İslam’ın her konuda olduğu gibi iktisat üzerine hükümleri bugün dünyanın hiçbir ülkesinde ya da şehrinde uygulanmıyor. Uygulanmıyor olması beşerin fıtratına ters olmasından değil küresel para çetelerine uymamasından kaynaklanıyor.
Hâlbuki misal İslam Halifesi Ömer B. Abdulaziz döneminde uygulanan ekonomik düzende zekât verecek insan bile bulunamamıştı.
Elbette bugün ile bundan 1400 yıl öncesini aynı kefeye koyacak değilim ancak Allah’ın hükümleri hem zamanlar üstü hem de evrenseldir. Örneğin; Veda Haccı ile Müslümanlara yasaklanan, bugün hepimizin başına bela olan faiz sistemi uygulanmıyor olsaydı ekonomik anlamda bu kadar sıkıntı yaşanır mıydı?
Mal (para, altın vb.) biriktirmek için değil harcamak için vardır. Size çok gelen miktarın küçük bir kısmını da paylaşmanız için... Düşünsenize bugün sadece zekât sistemini hayatımıza idame ettirebilsek fakir sayısı ne durumda olurdu?

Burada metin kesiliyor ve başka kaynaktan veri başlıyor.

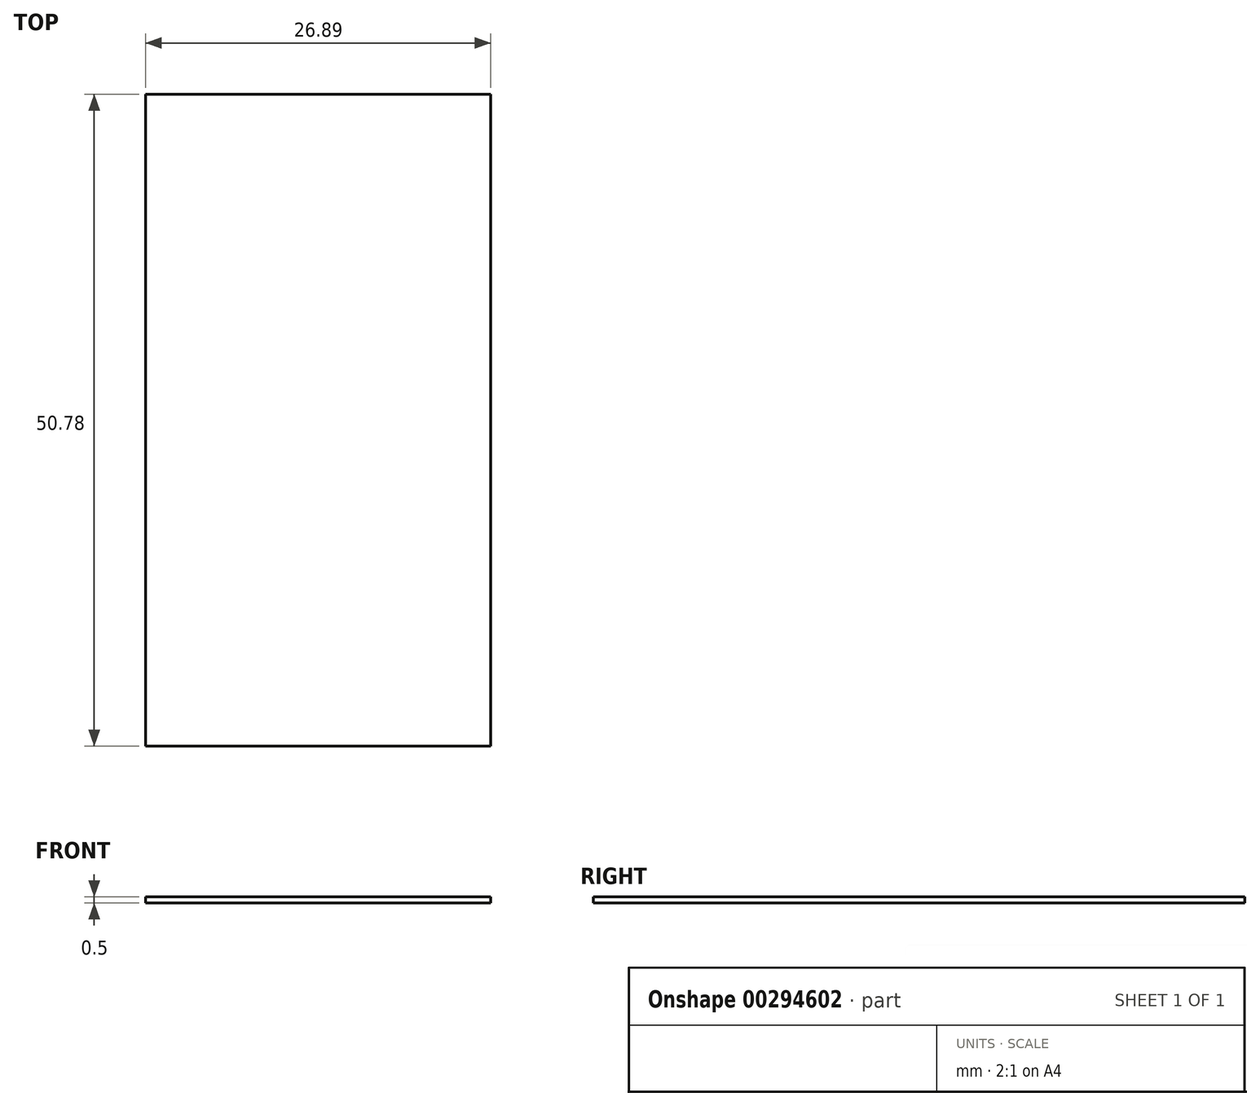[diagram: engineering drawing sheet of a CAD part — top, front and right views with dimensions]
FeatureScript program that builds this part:
annotation { "Feature Type Name" : "Feature", "Feature Type Description" : "" }
export const myFeature = defineFeature(function(context is Context, id is Id, definition is map)
    precondition{}
    {
        {
            var Q0;
            Q0=qCreatedBy(makeId("Top.planeOp"),FACE);
            var sketch = newSketch(context, id + "F0", { "sketchPlane" : qUnion([Q0])});
            skLineSegment(sketch, "E0.bottom", {"start": v(-51.42, 20.72) * mm, "end": v(-24.53, 20.72) * mm});
            skLineSegment(sketch, "E0.top", {"start": v(-51.42, -30.06) * mm, "end": v(-24.53, -30.06) * mm});
            skLineSegment(sketch, "E0.left", {"start": v(-51.42, 20.72) * mm, "end": v(-51.42, -30.06) * mm});
            skLineSegment(sketch, "E0.right", {"start": v(-24.53, 20.72) * mm, "end": v(-24.53, -30.06) * mm});
            skSolve(sketch);
        }
        {
            var Q0;
            Q0=makeQuery(id+"F0.imprint","IMPRINT",FACE,{"disambiguationData":[TD([[makeQuery(id+"F0.imprint","IMPRINT",EDGE,{"derivedFrom":sQuery(id+"F0.wireOp",EDGE,"E0.bottom")}),-1.0]])]});
            extrude(context, id + "F1", {"entities" : qUnion([Q0]), "depth" : 0.5 * mm});
        }
    });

Bir de şöyle düşünün; Bugün KDV, ÖTV vb. adlar altında vergilerin alınmadığı örneğin asgari ücretin tamamının herhangi bir kesinti olmadan elinize geçtiği bir sistem olsa bu kadar sorun yaşar mıydık?
Bugünkü adaletsiz vergilendirme sisteminin dışında toprağınızın bereketi, ektiğiniz ürünün bedeli, o yıl hasat ettiğiniz ürün miktarı gibi onlarca değişik ölçüt göz önüne alınarak adaletli bir şekilde uygulanan bir model olsa hepimiz daha huzurlu bir şekilde yaşamaz mıydık?
Üstüne bağımsız ve bağlantısız bir ekonomik model sizi başkalarına da örnek kılabilirdi.
Son tahlilde insan için güzel olan ne varsa bizim inanç sistemimiz içerisinde var. Eksiklik inandığımız değerlerden değil onu uygulaya(maya)n insanlardan kaynaklanıyor.
Bu duyguları bir kez daha hatırlamama vesile olan Köklü Değişim Adana kadrolarına ve programa katılanlara teşekkür ediyorum.
Kurtuluş bey, İslam kendine has özellikleriyle iktisadı anlamda diğer sistemlerden ayrıdır. Uluslararası ticaret ise kapitalizm sistemiyle işler. İslam iktisadı Hak ölçeklidir. Helal kazanç odaklıdır. Kazancın nereden değil hangi yollardan elde edildiği önemlidir. İslamda faiz haramdır, Mehir de islamda iktisada girer ve kadının ekonomik güvencesidir. Dinimiz erkek kadın ayırd etmeden haklarımıza önem vermiştir.
Adaletli ekonomi sisteminin tez vakitte uygulanması dileği ile
Ölçü İslam dan alındığı sürece insanlar sıkıntıya girmeyecek tir.